The students are subject to the evaluation process during their four-year program. The Internals constitute the tests and assignments that are conducted every semester. This is the usual academic activity during the semesters. The senior year students complete a research thesis under the guidance of the college faculty.

==== Intake ====
The requirement for admission to the undergraduate program is to appear for the Engineering, Agricultural and Medical Common Entrance Test, referred to as EAMCET for intermediate students. This test, which is conducted every year, is competitive with over 300,000 writing the test each year. The candidates are also required to pass the examination of the Board of Intermediate Education, Government of Telangana with Mathematics, Physics and Chemistry as optional subjects, or any other examination recognized by the Osmania University as equivalent. As of 2021, 780 students are admitted into the undergraduate program every year.

| Branch | Intake |
|---|---|
| Information Technology | 180 |
| Computer Science and Engineering | 120 |
| Electronics and Communication Engineering | 180 |
| Civil Engineering | 60 |
| Electrical and Electronics Engineering | 60 |
| Mechanical Engineering | 60 |
| Computer Science & Engineering (Artificial Intelligence & Machine Learning) | 60 |

Telangana State Engineering Common Entrance Test referred as TSECET for Diploma and Bsc mathematics students.

=== Graduate academics ===
A three-year graduate program in the form of a Master's degree in Computer Applications (MCA) is offered by the college.

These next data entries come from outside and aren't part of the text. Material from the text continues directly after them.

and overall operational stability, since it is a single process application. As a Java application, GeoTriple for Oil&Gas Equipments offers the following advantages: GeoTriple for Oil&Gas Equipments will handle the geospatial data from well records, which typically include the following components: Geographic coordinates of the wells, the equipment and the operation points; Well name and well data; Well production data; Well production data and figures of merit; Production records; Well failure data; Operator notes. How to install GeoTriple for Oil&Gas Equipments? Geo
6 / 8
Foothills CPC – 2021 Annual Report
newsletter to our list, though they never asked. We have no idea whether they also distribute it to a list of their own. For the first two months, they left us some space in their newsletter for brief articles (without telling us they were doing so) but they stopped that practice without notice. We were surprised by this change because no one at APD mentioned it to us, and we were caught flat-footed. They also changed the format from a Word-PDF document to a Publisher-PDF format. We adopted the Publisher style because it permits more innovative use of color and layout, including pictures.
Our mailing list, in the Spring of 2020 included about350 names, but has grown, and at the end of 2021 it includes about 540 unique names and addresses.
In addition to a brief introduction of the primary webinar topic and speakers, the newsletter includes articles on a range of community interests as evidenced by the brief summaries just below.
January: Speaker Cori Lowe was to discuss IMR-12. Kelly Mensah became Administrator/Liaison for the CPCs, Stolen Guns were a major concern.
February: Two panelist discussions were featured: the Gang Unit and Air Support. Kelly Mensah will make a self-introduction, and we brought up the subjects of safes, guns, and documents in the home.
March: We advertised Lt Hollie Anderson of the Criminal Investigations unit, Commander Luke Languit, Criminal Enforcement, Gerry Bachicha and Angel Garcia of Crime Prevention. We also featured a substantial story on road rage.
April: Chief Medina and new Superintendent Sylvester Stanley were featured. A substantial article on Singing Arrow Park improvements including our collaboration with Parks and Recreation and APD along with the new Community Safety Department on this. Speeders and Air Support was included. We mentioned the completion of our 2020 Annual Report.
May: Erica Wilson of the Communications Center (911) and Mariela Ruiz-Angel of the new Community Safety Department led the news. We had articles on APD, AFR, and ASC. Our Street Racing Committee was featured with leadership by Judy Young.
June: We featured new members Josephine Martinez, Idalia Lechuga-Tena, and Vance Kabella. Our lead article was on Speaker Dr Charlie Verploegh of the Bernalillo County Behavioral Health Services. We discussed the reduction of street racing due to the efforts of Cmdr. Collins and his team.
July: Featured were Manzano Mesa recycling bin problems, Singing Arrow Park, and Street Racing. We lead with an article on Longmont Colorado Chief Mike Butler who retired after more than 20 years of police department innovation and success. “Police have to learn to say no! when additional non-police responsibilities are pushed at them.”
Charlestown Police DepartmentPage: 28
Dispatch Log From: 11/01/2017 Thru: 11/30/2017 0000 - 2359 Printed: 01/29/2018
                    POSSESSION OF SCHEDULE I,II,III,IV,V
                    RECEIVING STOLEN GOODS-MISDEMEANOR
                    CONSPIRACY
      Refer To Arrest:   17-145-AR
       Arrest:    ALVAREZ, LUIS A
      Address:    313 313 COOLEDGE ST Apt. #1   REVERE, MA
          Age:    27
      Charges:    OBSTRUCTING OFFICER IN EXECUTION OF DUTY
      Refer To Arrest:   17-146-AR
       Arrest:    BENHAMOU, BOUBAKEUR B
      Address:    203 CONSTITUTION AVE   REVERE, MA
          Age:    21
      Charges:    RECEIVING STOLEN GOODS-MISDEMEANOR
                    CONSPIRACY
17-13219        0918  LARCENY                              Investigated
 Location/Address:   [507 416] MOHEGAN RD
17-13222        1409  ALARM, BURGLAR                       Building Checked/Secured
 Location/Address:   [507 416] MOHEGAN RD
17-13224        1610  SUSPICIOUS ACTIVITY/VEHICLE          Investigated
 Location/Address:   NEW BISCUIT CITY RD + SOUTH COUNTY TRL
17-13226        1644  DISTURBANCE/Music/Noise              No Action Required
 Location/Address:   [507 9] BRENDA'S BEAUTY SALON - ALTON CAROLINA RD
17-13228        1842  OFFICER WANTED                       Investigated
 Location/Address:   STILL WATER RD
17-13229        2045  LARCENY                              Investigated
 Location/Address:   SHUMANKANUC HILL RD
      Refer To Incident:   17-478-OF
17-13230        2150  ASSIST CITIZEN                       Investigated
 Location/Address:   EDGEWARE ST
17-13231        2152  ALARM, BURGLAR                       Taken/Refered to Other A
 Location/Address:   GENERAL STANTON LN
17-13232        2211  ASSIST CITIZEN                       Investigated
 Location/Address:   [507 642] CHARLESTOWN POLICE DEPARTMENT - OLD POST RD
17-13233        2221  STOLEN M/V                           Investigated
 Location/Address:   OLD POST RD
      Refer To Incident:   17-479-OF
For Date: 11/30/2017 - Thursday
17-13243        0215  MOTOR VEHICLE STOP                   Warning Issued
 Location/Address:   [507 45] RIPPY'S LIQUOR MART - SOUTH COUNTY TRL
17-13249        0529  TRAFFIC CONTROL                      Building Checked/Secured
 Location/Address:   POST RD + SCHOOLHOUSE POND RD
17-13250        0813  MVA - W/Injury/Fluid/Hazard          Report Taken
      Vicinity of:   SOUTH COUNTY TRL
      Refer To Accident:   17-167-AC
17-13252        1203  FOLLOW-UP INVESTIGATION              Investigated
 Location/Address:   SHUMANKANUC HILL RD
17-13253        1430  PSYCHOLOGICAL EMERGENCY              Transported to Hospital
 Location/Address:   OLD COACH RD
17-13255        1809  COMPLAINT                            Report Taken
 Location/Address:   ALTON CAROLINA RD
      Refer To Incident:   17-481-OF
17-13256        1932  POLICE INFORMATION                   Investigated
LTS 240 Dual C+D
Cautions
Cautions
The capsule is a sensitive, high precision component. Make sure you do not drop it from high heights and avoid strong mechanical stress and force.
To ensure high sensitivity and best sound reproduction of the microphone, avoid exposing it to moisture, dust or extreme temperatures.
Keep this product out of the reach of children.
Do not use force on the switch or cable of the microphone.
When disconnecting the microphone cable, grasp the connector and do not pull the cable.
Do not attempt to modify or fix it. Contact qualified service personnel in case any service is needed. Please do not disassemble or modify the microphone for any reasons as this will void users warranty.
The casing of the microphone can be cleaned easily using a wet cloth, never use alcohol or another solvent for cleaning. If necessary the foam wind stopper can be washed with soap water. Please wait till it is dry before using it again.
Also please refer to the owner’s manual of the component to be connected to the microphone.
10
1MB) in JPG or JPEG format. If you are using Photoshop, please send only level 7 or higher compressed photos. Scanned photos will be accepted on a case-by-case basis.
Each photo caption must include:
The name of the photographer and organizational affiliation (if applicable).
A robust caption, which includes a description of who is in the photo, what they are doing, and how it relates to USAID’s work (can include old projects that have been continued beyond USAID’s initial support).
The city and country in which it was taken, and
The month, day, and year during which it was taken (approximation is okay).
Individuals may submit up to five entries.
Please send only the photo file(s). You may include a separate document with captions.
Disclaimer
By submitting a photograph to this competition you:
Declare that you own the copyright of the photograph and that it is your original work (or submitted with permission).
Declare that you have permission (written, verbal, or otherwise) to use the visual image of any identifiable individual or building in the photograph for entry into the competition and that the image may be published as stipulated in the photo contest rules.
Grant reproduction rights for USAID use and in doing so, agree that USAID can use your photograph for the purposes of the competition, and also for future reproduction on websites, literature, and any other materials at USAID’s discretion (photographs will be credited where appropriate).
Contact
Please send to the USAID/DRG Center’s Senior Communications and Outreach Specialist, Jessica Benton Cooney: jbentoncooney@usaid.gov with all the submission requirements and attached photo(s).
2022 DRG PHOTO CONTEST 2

Alongside this program, there is a two-year graduate program that offers a Masters in Engineering (M. E.) in four disciplines:
- Embedded Systems and VLSI Design
- Advanced Design and Manufacturing
- Communication Engineering & Signal Processing
- Power Systems & Power Electronics
& Masters in Technology (M. Tech) in one discipline:
- Computer Science & Engineering

The admissions for the ME programs is through the Graduate Aptitude Test in Engineering (GATE).

== Other academic activities ==
The Department of Civil Engineering has signed a Memorandum of Understanding with SatNav (Satyam Navigation), a GIS company promoted by Satyam Computer Services Limited.

The college offers a Java EE program as a value-added course. Another MoU was signed between Vasavi College of Engineering and Pramati Technologies in 2002. The J2EE Program at Vasavi College of Engineering started with the assistance of Pramati Technologies through the Education and Training Partnership initiative. Since then 200 students have been trained in Java technologies.

== Rankings ==
The National Institutional Ranking Framework (NIRF) ranked the university between 201-300 in the engineering rankings in 2024.